[Extracted page text data]
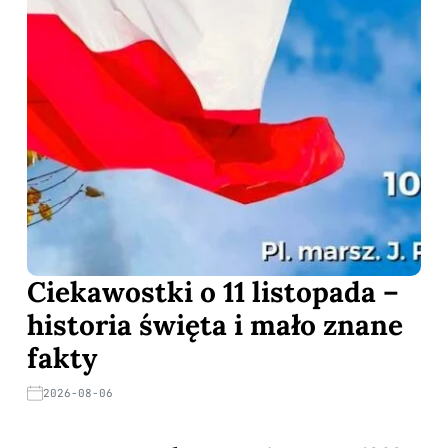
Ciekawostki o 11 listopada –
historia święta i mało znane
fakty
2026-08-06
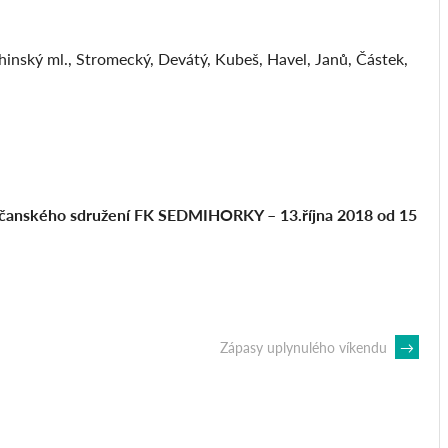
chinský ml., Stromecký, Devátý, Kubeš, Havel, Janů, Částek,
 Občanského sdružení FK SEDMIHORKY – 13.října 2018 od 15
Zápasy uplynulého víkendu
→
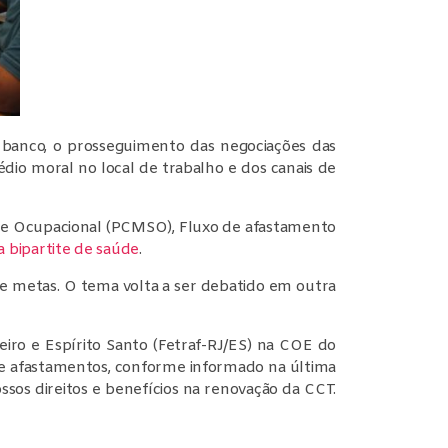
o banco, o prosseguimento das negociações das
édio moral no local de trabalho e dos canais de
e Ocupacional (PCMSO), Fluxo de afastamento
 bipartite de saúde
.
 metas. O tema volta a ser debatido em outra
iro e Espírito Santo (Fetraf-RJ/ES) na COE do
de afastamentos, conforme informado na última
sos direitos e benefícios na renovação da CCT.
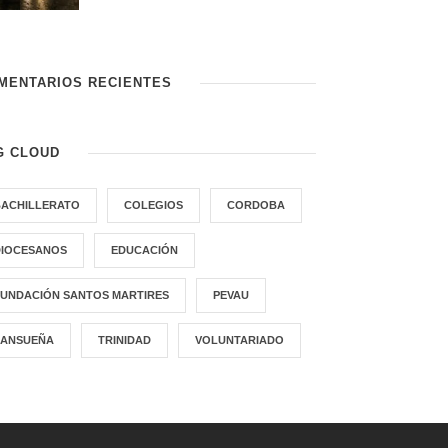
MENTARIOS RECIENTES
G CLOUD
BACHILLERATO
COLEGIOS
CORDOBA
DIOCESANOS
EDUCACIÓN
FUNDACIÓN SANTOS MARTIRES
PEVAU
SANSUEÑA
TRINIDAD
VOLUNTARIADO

▸ What to produce: Pick out each line of the data above that contains the string "Janů", and copy those lines.

▸ Output for this exercise:
chinský ml., Stromecký, Devátý, Kubeš, Havel, Janů, Částek,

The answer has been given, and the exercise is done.